In Sangam literature, we hear of kings who fed the warriors before the Kurukshetra war. We hear of descriptions of how the presence of Ram at Kodi, in Pandya lands, silences chattering birds. We hear of Parashurama, who killed kshatriyas, and of three-eyed Shiva, and of dark-complexioned Krishna whose symbol is the eagle and white-complexioned Balarama whose symbol is the palm tree. All these are northern ideas that clearly travelled to the south along with migrating Brahmins. In later Tamil literature, we hear of Agastya who went south and never returned to the north, and composed Tamil grammar. Buddhism and Jainism also moved from north to south leading inspiring many cave temples and epic literature.

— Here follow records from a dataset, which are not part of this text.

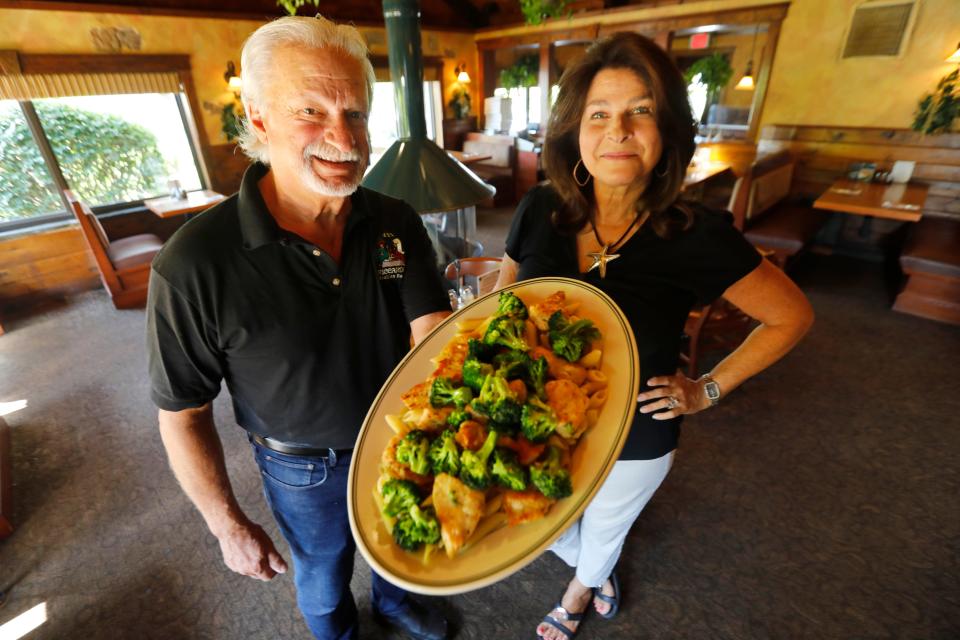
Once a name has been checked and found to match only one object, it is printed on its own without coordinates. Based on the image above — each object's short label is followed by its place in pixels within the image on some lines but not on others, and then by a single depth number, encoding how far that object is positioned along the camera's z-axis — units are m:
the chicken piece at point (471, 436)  0.80
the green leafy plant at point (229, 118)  6.52
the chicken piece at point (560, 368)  0.92
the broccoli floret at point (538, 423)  0.81
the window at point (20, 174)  5.04
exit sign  8.20
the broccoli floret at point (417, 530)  0.69
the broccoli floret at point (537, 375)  0.91
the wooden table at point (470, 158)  7.91
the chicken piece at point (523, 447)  0.78
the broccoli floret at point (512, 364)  0.91
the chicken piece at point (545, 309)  1.01
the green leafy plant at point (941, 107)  4.82
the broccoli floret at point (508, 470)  0.74
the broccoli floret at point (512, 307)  1.02
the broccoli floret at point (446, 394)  0.87
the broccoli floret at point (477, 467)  0.75
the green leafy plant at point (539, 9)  5.00
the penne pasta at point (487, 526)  0.71
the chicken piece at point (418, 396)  0.88
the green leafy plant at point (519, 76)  9.85
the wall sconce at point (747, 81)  7.04
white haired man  1.02
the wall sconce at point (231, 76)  6.42
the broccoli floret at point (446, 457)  0.78
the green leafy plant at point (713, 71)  7.60
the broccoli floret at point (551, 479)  0.72
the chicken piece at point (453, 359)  0.92
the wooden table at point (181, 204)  5.28
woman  1.14
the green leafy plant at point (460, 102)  9.70
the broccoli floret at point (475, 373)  0.89
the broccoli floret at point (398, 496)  0.73
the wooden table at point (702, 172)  5.05
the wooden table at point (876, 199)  4.12
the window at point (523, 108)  11.72
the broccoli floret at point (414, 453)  0.79
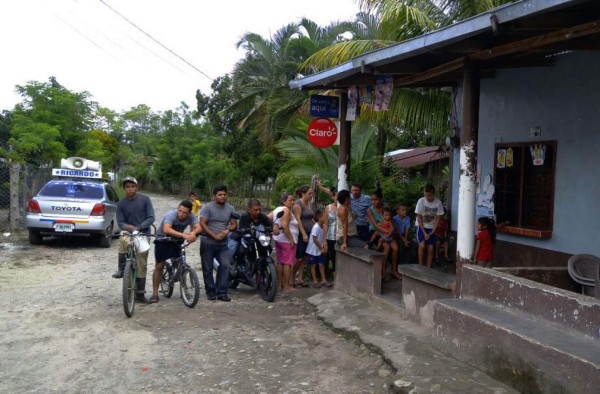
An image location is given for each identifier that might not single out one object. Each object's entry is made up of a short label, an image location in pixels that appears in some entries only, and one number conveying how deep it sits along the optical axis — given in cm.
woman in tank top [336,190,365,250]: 841
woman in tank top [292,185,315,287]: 907
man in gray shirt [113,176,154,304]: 788
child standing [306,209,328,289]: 905
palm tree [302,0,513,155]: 979
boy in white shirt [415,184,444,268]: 896
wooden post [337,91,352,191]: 890
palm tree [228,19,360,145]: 2048
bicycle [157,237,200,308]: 774
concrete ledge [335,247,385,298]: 756
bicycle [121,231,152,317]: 712
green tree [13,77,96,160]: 1805
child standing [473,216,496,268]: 727
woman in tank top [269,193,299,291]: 877
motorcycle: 837
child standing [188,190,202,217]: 1363
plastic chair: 578
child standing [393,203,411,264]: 926
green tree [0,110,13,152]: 2361
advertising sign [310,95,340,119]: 891
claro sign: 915
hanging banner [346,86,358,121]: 861
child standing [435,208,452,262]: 927
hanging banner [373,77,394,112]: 797
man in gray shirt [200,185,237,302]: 802
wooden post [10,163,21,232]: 1449
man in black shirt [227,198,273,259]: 857
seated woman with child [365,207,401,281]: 892
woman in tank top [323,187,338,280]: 897
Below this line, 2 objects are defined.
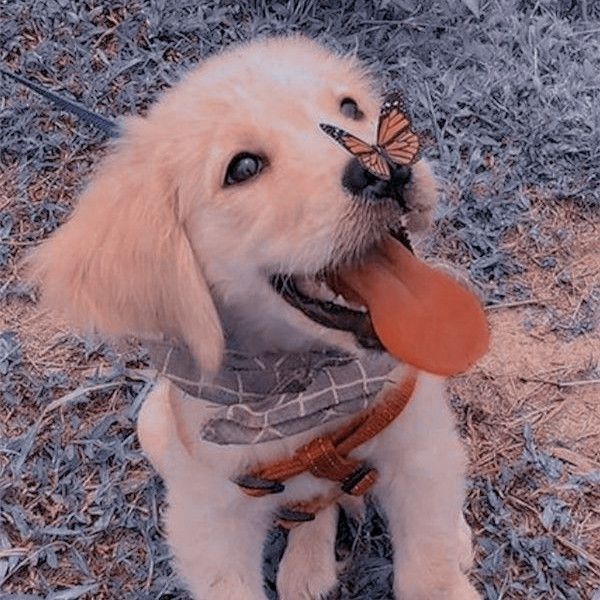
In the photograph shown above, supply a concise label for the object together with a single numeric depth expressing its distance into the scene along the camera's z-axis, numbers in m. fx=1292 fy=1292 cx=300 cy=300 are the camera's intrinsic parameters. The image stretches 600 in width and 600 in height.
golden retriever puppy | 0.53
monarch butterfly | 0.51
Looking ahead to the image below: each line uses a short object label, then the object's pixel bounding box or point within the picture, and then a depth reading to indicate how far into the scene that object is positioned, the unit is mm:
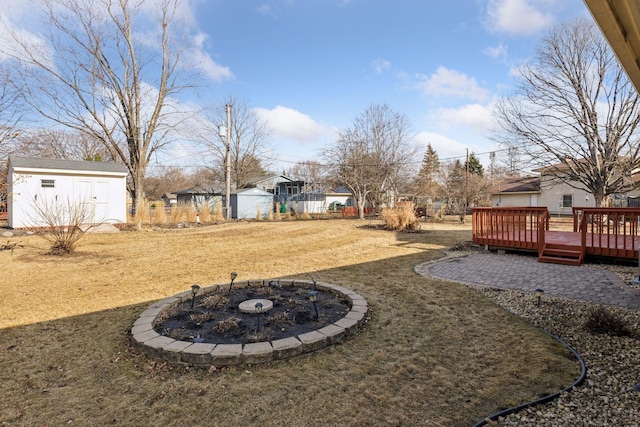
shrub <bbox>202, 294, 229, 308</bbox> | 3531
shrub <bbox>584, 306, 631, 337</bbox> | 2871
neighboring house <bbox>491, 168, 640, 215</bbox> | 23255
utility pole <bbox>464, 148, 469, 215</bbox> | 19041
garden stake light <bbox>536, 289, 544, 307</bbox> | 3768
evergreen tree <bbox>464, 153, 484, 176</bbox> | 41344
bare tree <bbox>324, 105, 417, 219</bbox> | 20641
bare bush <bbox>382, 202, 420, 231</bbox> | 12688
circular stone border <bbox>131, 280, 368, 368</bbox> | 2424
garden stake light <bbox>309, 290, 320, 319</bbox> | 3080
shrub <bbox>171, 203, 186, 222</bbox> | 16106
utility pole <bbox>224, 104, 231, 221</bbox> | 18298
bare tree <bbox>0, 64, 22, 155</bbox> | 9293
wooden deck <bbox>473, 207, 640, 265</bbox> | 6281
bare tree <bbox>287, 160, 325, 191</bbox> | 32625
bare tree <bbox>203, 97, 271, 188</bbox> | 27484
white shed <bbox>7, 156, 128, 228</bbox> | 12172
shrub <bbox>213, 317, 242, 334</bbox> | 2893
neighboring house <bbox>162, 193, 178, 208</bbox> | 41562
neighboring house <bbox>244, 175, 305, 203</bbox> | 30656
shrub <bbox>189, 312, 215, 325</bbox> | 3131
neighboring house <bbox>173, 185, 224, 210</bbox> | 25859
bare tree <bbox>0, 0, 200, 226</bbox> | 14883
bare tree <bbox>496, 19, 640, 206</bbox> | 11305
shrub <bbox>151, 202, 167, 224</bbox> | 15109
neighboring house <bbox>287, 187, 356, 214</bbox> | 30688
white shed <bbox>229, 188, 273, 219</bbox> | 23078
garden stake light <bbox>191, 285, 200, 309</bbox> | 3544
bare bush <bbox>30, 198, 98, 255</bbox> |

Many ideas from the south came north too. It was never a one-way movement. The elaborate agama or smarta system of worshipping Hindu gods in temples evolved in the south and travelled north. Bhakti as an idea emerged in the south. Southern acharyas from Shankara (8th century) to Ramanuja (12th century) to Madhva (14th century) to Vallabha (16th century) made Vedanta popular throughout India. When northern centres of learning, such as Kashmir, were overrun by Muslims, Hindu ideas consolidated themselves in the south, especially in Odisha and the Vijayanagar Empire.
Many believe that caste spread from north India to south India. But answers are not so simple. Yes, the Brahmins did carry the concept of the four-fold varna-dharma from north to south. But in Sangam literature talks of ‘ananku’ sacred power that women possess by virtue of being restrained, chaste, and pure. This probably gave rise to menstruation taboos, and other ideas related to purity and power.
Thus, we find Hinduism spreading in a clockwise direction from the northwest, to the east, then south and then back to the north, slowly over centuries. It even spread overseas to Southeast Asia between 300 and 1300 CE, after which it stopped as sea travel was equated with loss of caste.